Bluefire WinnersFour Nueva students were recently recognized for their creative writing achievement by the Leyla Beban Young Authors Foundation. For the past five years, the Foundation has run the "$1,000 for 1,000 Words Creative Writing Contest" that challenges students to write a piece of short fiction using exactly 1,000 words. Winning entries will be published in the annual literary journal Bluefire, by the Leyla Beban Young Authors Foundation. 

Both the foundation and the contest were created by Mark and Jessica Beban in honor of their daughter Leyla, who joined Nueva as a sixth grader and graduated from Nueva’s eighth grade in 2012. Leyla passed away on November 26, 2012, while riding her bike to school, when she struck and killed by a pickup truck. 

Beatrice S. won the eleventh-grade prize for her story “The Undying Summer,” Maya A. won the eighth-grade prize for “Never Say Forever,” and Lachlan C. won the sixth-grade prize for “Permission.” Eighth grader Charlie D. was recognized with an honorable mention for the story “Southbound.” For the complete list of winners, click here

"I came up with my story idea because I was inspired by a topic that came up in a debate class," Lachlan said. "I decided to write from the perspective of a family going through the fear of losing DACA. Also, when I was in fourth grade, Matt Berman taught me to write in different ways and incorporate new things into my stories."

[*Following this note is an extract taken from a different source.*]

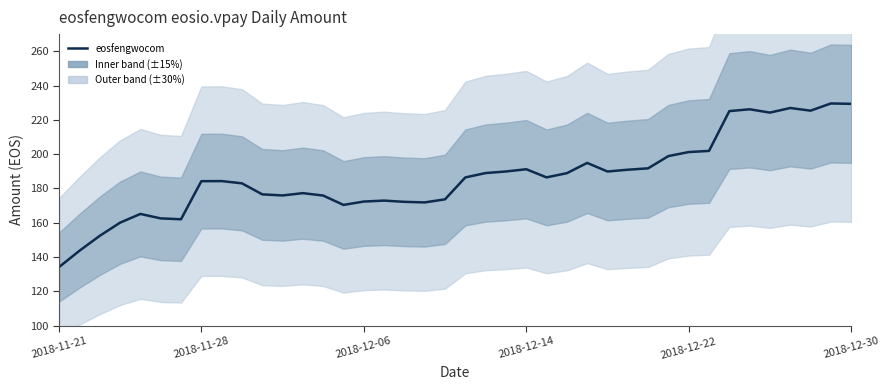

What is the sum of the values at 31 and 35?

425.4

Beatrice shared that her story “is an excerpt from a larger novel about the aftermath of sexual assault. This prize is very meaningful to me because it’s validation that my character’s story has affected others. I believe that representing diverse and honest stories is an important mode with which to make change, and I am honored to be able to help make that change.”

In the last five years, the $1,000 for 1,000 Words contest has received over 3,000 entries and distributed prizes to writers both in the U.S. and abroad. Between 20 and 30 stories are published in the journal Bluefire each year, the cover of which is designed by Nueva alum Diana Baszucki, with layout by her sister, Claire Baszucki, who is also a Nueva alum.

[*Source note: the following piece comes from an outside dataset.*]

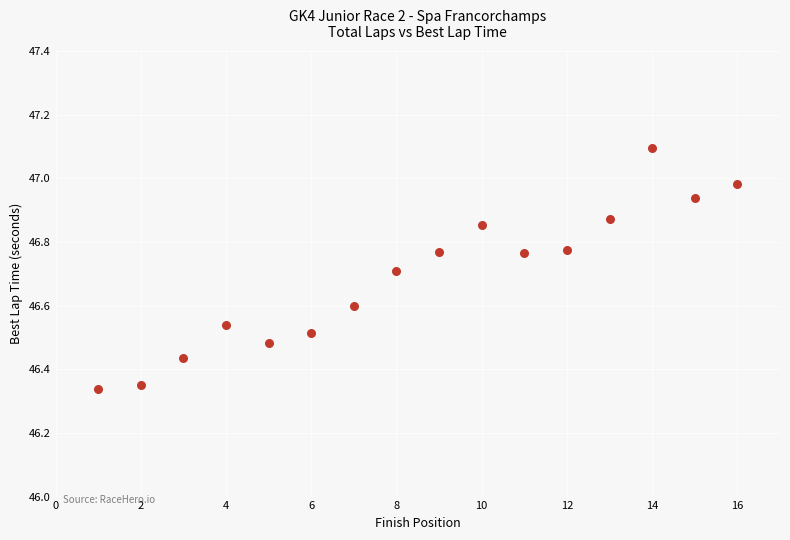

What is the range of X values (max minus min)?

15.0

Karen Tiegel, middle school writing teacher and Leyla’s former writing teacher at Nueva, said, “Leyla was a talented writer, strong in both creative and nonfiction writing, and she wrote with a depth that reflected her incredible observational skills. She was also an incredible reader — she constantly had a book with her, and could often be found curled up in the library, reading.” A stained glass picture of a jellyfish designates "Leyla's Nook" in the Hillsborough Library, where she would often sit and read. Leylas nook

“Her writing drew the reader in,” Karen said. “Leyla wrote believable characters and setting details that made you feel you were part of the story, an observer in the worlds that Leyla created for you.”

David Susman, Leyla’s creative writing teacher at Nueva, reflected on the meaning of the Leyla Beban prizes for young writers: “One year at the luncheon the foundation hosts for everyone whose stories will be published in Bluefire, we asked all the writers how many of them had written their stories for a class in school. Maybe one hand was raised, maybe two.”

David continued, “Every other story we were publishing was written entirely outside of class, outside of school — and only because there was a contest prompt out there. So while it's great to give talented young writers an opportunity to be published and recognized, for me the greater benefit is that 500 or so young people go write stories that, for the most part, would not otherwise exist.”

Congratulations to all four Nueva student winners for this recognition of their creative work!